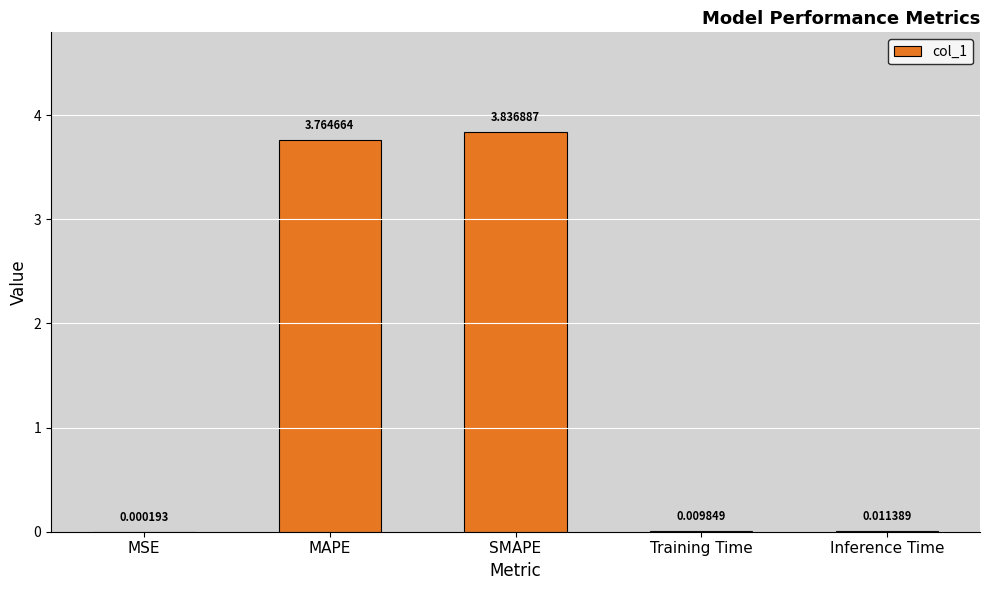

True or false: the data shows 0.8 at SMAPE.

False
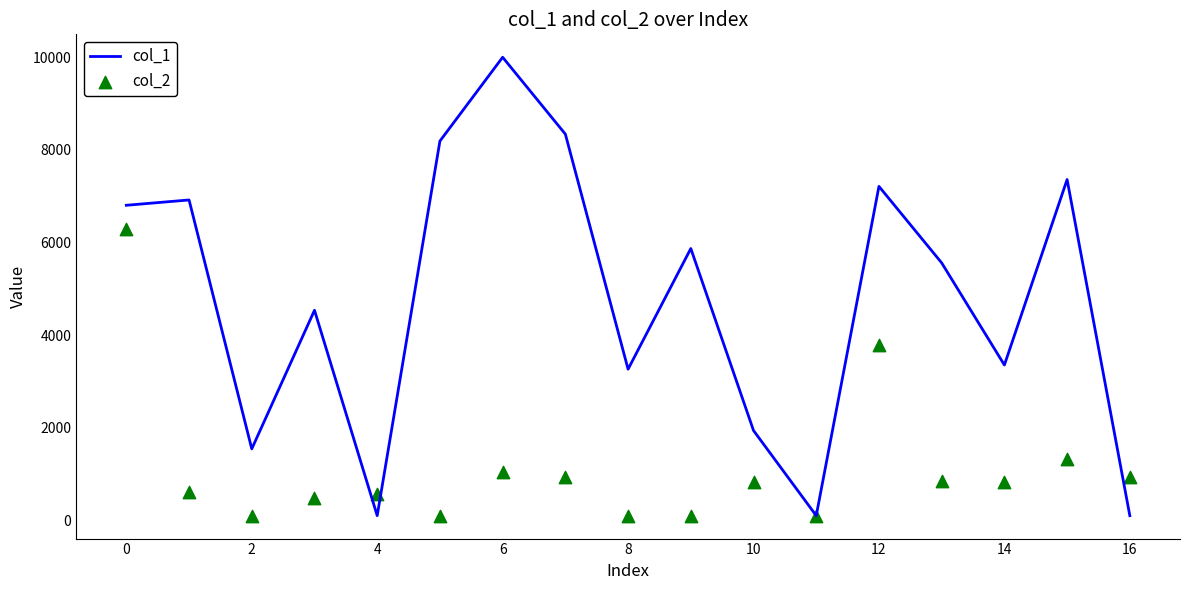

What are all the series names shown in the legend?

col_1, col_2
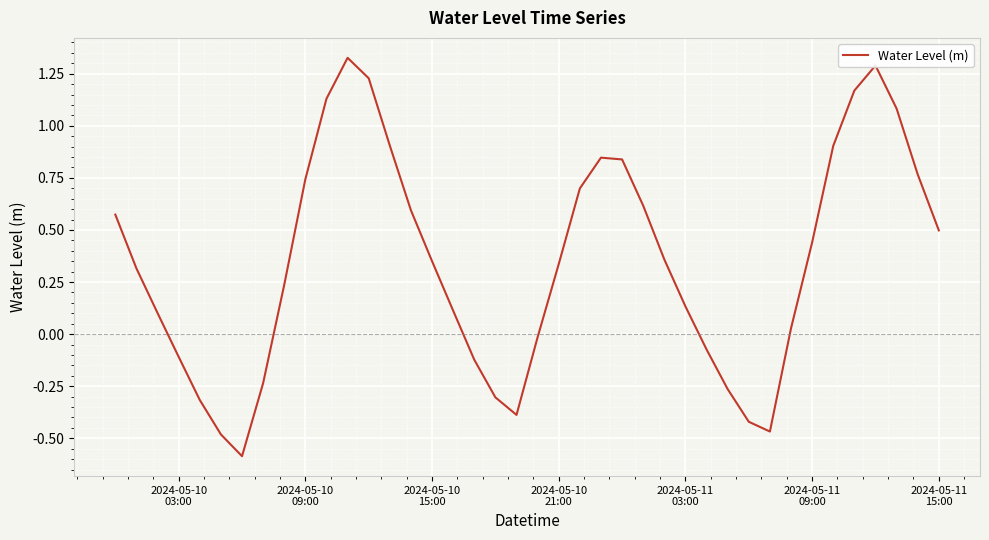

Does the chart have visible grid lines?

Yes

=== Brief ===
Could you reproduce the listing above word for word, with every line in its original order but without the pictures?

=== Output for this task ===
True or false: the data shows 0.8 at SMAPE.

False

What are all the series names shown in the legend?

col_1, col_2

Does the chart have visible grid lines?

Yes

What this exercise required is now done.